Vorwarnungen und Missstände im Louvre

In Paris hatten die Gewerkschaften vor einigen Monaten zudem mit einem Streik auf die schlechte Personallage im Louvre hingewiesen. Auch die Bezahlung des Sicherheitspersonals ist schlecht, was dazu führen kann, dass Schmiergelder für sogenannte Inside Jobs gezahlt werden. Es ist dokumentiert, dass in der Vergangenheit Menschen, die in Museen arbeiten, Tipps an Kriminelle gegeben haben.
Selbst die Präsidentin des Louvre, Laurence des Cars, hatte im vergangenen Jahr Alarm geschlagen. Sie bezeichnete den Zustand ihres Museums als desolat. Die Sicherheit sei nicht mehr gewährleistet.

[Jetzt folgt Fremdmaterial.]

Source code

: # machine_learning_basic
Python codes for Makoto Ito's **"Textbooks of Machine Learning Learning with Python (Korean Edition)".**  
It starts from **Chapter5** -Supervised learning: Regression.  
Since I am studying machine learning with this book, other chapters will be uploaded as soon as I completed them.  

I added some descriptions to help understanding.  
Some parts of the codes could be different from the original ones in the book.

Präsident Emmanuel Macron bewilligte dann Staatsgelder für die Sanierung – doch die haben bisher nicht angefangen.
Auch Frankreichs Rechnungshof prangerte laut Medienberichten Verzögerungen bei der Anpassung der technischen Anlagen im Louvre an die geltenden Normen an. Der Louvre beherbergt rund 35.000 Kunstwerke auf 73.000 Quadratmetern.

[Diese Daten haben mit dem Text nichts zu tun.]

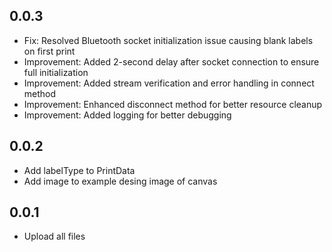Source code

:## 0.0.3

* Fix: Resolved Bluetooth socket initialization issue causing blank labels on first print
* Improvement: Added 2-second delay after socket connection to ensure full initialization
* Improvement: Added stream verification and error handling in connect method
* Improvement: Enhanced disconnect method for better resource cleanup
* Improvement: Added logging for better debugging

## 0.0.2

* Add labelType to PrintData
* Add image to example desing image of canvas

## 0.0.1

* Upload all files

Was die Sicherheitsbehörden gegen Kunstdiebstähle tun

Polizei und Sicherheitsbehörden reagieren international mit vernetzten Datenbanken. Wenn heute in München, London oder Paris ein Kunstwerk gestohlen wird, dann ist das innerhalb von Minuten auf der ganzen Welt bekannt – unter anderem auch an Flughäfen.

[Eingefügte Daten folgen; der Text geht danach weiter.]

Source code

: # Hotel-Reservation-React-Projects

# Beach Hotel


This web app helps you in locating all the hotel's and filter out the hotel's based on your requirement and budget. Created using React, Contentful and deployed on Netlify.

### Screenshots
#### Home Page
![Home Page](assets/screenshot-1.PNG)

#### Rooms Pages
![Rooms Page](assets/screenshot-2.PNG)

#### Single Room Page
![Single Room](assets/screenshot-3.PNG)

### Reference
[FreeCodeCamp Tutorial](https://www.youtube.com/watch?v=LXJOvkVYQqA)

Die kritische Frage ist eher, wie die Polizeibehörden in den einzelnen Staaten aufgestellt ist. In Deutschland gibt es zwar ein Kunstdezernat beim Bundeskriminalamt und auch in einigen Bundesländern, aber zum Beispiel im bevölkerungsreichsten Bundesland Nordrhein-Westfalen ist für Kunstraub dasselbe Dezernat zuständig, das sich sonst um geklaute Autos oder gestohlenene Einrichtungsgegenstände kümmert. Angesichts steigender Kriminalitätsraten im Bereich Kunst stellt sich die Frage, ob die Polizei da auch personell noch hinterherkommt.
Die Aufklärungsquote bei Kunstdiebstählen lag laut Bundeskriminalamt 2024 in Deutschland bei rund 33 Prozent. Das war zwar ein Anstieg gegenüber den Vorjahren, doch blieb insgesamt hinter dem Durchschnitt aller Straftaten. Hier betrug die Aufklärungsquote 58 Prozent.